Saturday, April 24, 2010

Revenge of the Bureaucrats




More than once in my life I've been thwarted by bureaucracy. Did you know signing your car title in the wrong spot can send your life into a three week holding pattern? Yeah, I learned that at 21. How about inadvertently missing a deadline submitting paperwork for a teaching license? It could cost you for the rest of your retirement, as a young colleague of mine found out this year.

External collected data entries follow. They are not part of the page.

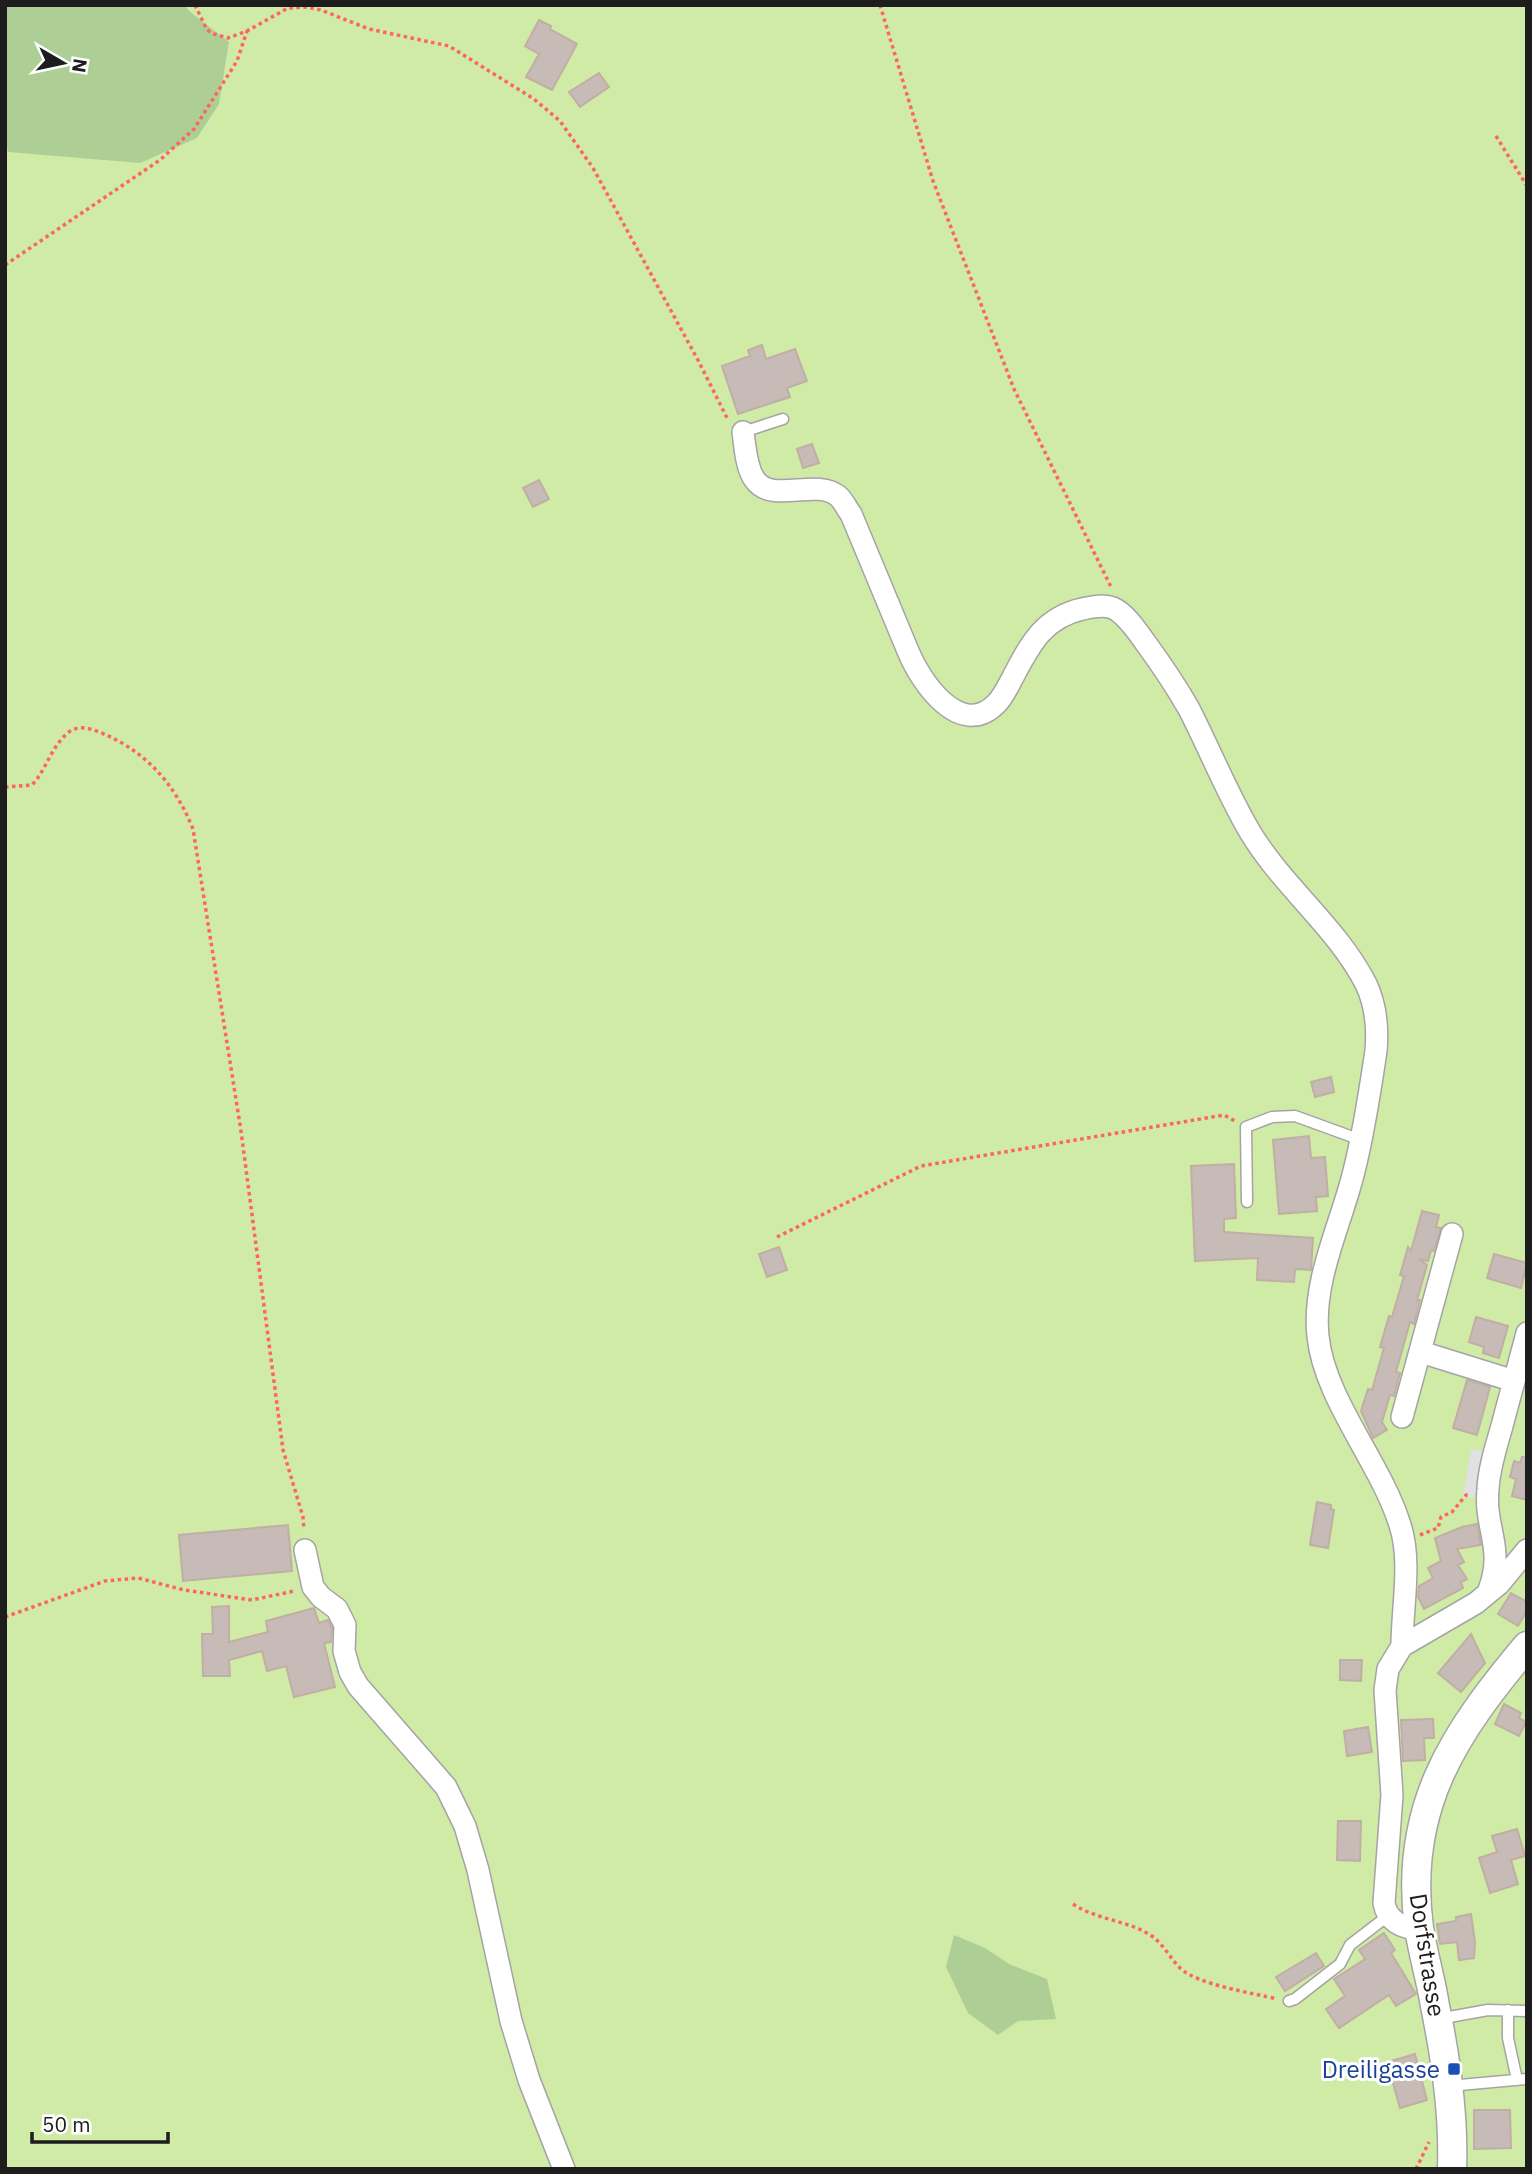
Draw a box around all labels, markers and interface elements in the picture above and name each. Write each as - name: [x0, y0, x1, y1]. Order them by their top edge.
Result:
- north arrow: [28, 28, 98, 98]
- text: N: [67, 57, 93, 74]
- street label: Dorfstrasse: [1402, 1891, 1454, 2019]
- place label: Dreiligasse: [1322, 2053, 1440, 2085]
- marker: Dreiligasse: [1446, 2061, 1462, 2077]
- scale bar: [32, 2100, 168, 2144]
- text: 50 m: [42, 2110, 91, 2138]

For as much as our society needs checks and balances-- it seems in certain circles the checks are overwhelming the balance. Architectural projects, especially commercial structures, certainly need guidelines, both local and state, otherwise we can only imagine the unsafe and oversized structures people would slap together. On the other hand, when overzealous regulations become a means to crush projects, burdening small businesses and homeowners with bureaucratic regulations that were initially in place to protect them, we have to re-evaluate the spirit of building guidelines.

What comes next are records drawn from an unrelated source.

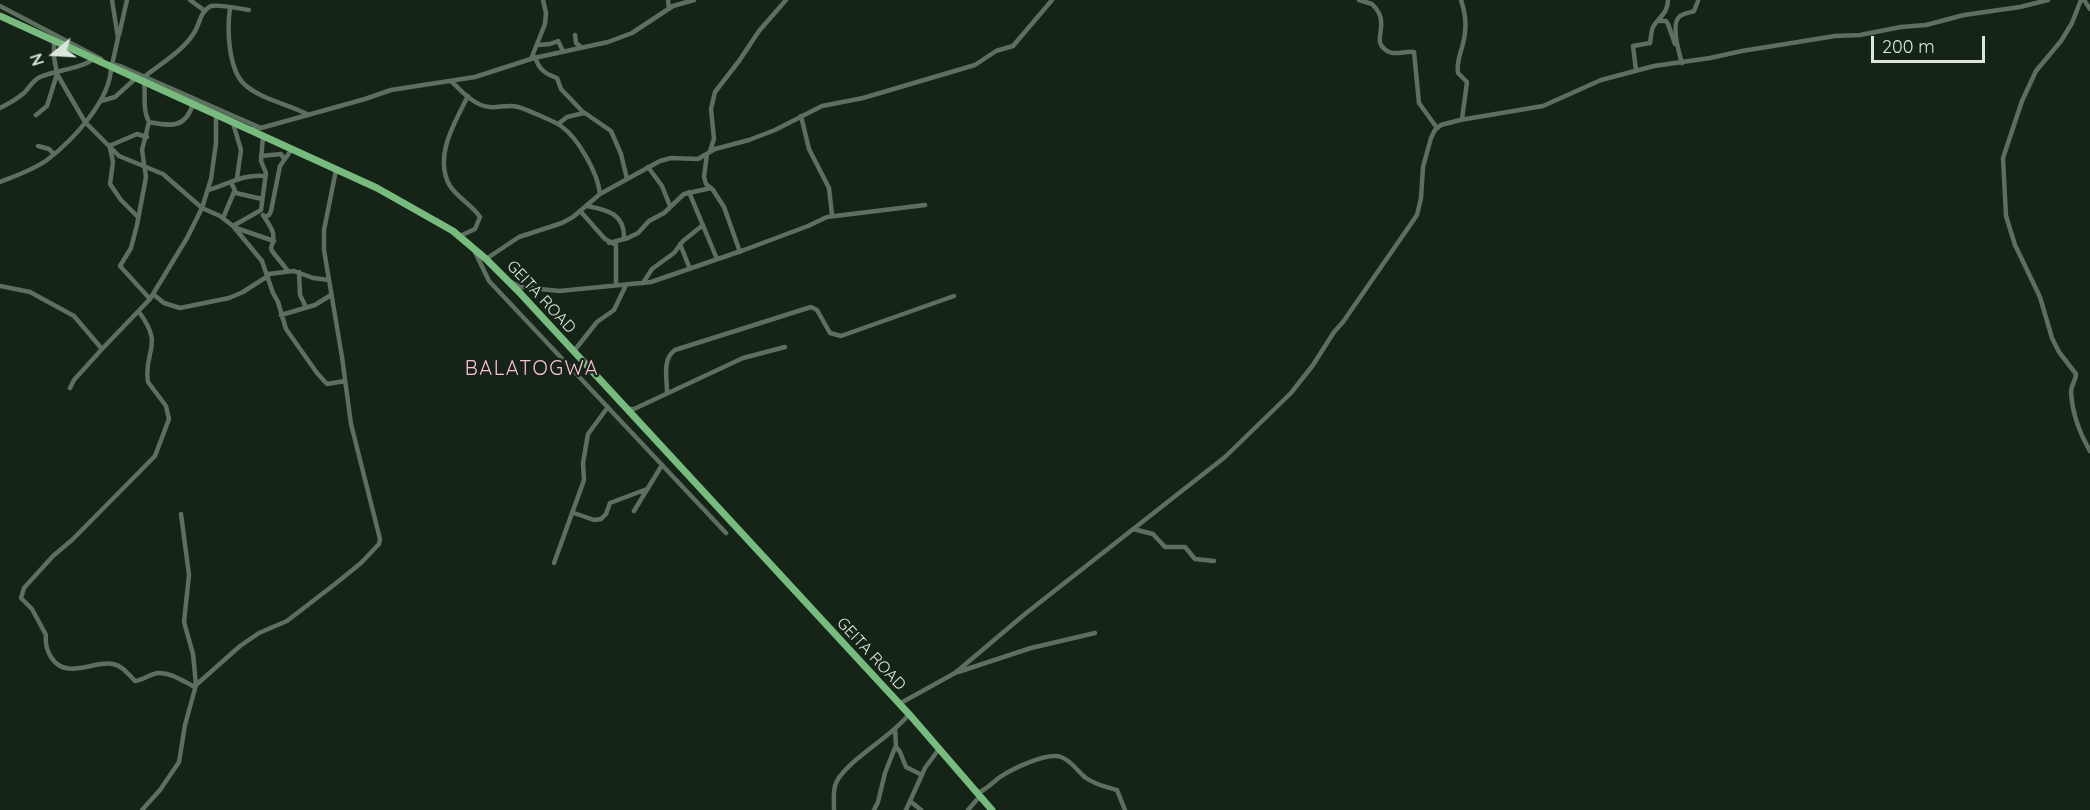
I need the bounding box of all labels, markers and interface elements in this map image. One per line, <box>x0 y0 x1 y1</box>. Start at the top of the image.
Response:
north arrow <box>24 24 84 84</box>
scale bar <box>1874 24 1988 62</box>
text: 200 m <box>1882 35 1935 58</box>
text: N <box>26 51 48 68</box>
street label: GEITA ROAD <box>502 257 580 337</box>
district label: BALATOGWA <box>465 357 599 381</box>
street label: GEITA ROAD <box>832 614 910 694</box>

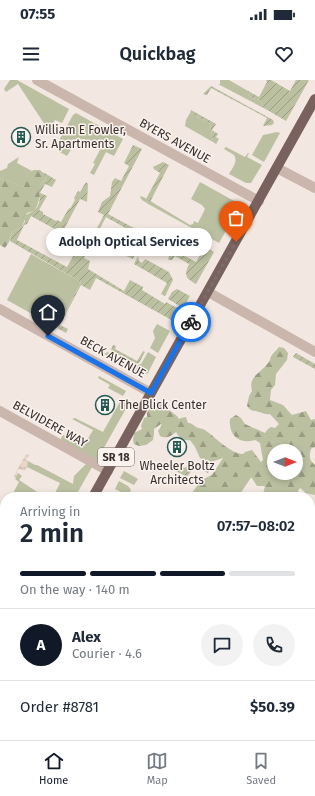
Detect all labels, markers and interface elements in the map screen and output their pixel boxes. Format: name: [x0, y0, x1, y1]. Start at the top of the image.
text: 07:55: [20, 5, 55, 23]
icon: menu: [20, 43, 42, 65]
text: Quickbag: [119, 43, 196, 65]
icon: heart: [273, 43, 295, 65]
street label: BYERS AVENUE: [137, 116, 213, 166]
place label: William E Fowler, Sr. Apartments: [35, 123, 126, 151]
building icon: William E Fowler, Sr. Apartments: [10, 126, 32, 148]
pin: [219, 201, 253, 242]
icon: bag: [225, 207, 247, 229]
callout: Adolph Optical Services: [46, 228, 212, 256]
text: Adolph Optical Services: [59, 234, 199, 249]
pin: [31, 295, 65, 336]
icon: home: [37, 301, 59, 323]
courier: [171, 302, 211, 342]
icon: bike: [180, 311, 202, 333]
street label: BECK AVENUE: [78, 333, 148, 381]
building icon: The Blick Center: [94, 394, 116, 416]
street label: BELVIDERE WAY: [10, 398, 90, 450]
place label: The Blick Center: [119, 398, 207, 412]
building icon: Wheeler Boltz Architects: [166, 436, 188, 458]
north arrow: [267, 444, 303, 480]
map controls: [267, 444, 303, 480]
road number: SR 18: [98, 448, 134, 466]
place label: Wheeler Boltz Architects: [139, 459, 215, 487]
text: Arriving in: [20, 504, 80, 519]
text: 07:57–08:02: [217, 517, 295, 535]
text: 2 min: [20, 518, 84, 549]
text: On the way · 140 m: [20, 582, 130, 597]
button: chat: [201, 624, 243, 666]
button: phone: [253, 624, 295, 666]
text: Alex: [72, 628, 101, 646]
text: A: [37, 636, 45, 654]
text: Courier · 4.6: [72, 646, 142, 661]
text: Order #8781: [20, 698, 99, 716]
text: $50.39: [250, 698, 295, 716]
tab: Home: [39, 750, 68, 787]
tab: Map: [146, 750, 168, 787]
tab: Saved: [246, 750, 276, 787]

In that light, I sat with my sketchbook last night to ponder how one could satirize bureaucracy run amok. James had played with the topic while in graduate school, writing a play entitled 'Ed's Vacation', where the main character's job was to sort vast amounts of colored paper, only to have it dumped into the same bin. I chose a 'Dilbert' inspired cartoon format-- wondering if there is a market for tee-shirts and coffee mugs mocking bureaucracy. But then again, there's probably a release form I'd have to get notarized before I can even ask the question.